(Beginning of DATA EXTRACTS)

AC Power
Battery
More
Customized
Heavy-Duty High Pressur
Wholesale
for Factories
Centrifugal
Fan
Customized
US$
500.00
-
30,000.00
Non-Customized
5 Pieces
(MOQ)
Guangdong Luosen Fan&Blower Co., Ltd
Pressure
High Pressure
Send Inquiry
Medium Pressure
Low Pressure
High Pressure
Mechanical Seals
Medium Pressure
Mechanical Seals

(End of DATA EXTRACTS)
(Beginning of DATA EXTRACTS)

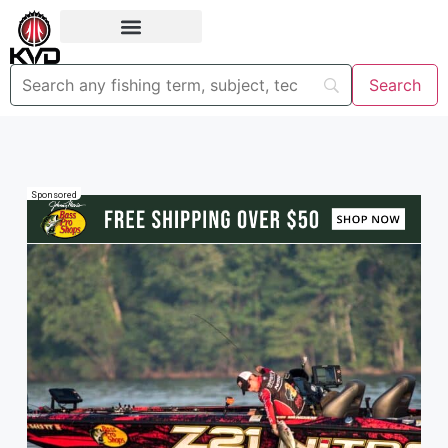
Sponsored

(End of DATA EXTRACTS)
(Beginning of DATA EXTRACTS)

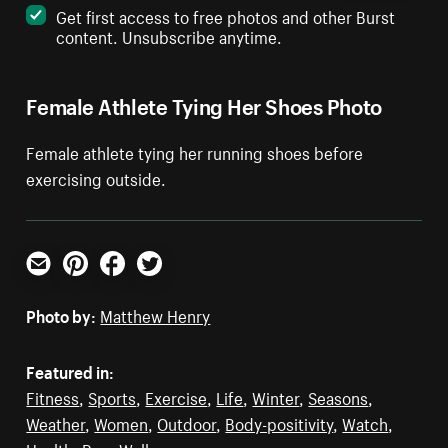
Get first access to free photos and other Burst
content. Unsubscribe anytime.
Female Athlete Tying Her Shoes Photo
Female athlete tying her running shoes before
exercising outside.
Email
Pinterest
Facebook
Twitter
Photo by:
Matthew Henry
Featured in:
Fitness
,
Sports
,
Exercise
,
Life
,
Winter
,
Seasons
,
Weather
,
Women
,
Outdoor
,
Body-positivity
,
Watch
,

(End of DATA EXTRACTS)

__EXERCISE DETAILS__. Count the lines in the items above that contain the word "Female" and reply with the number only.

__TASK RESULT__. 2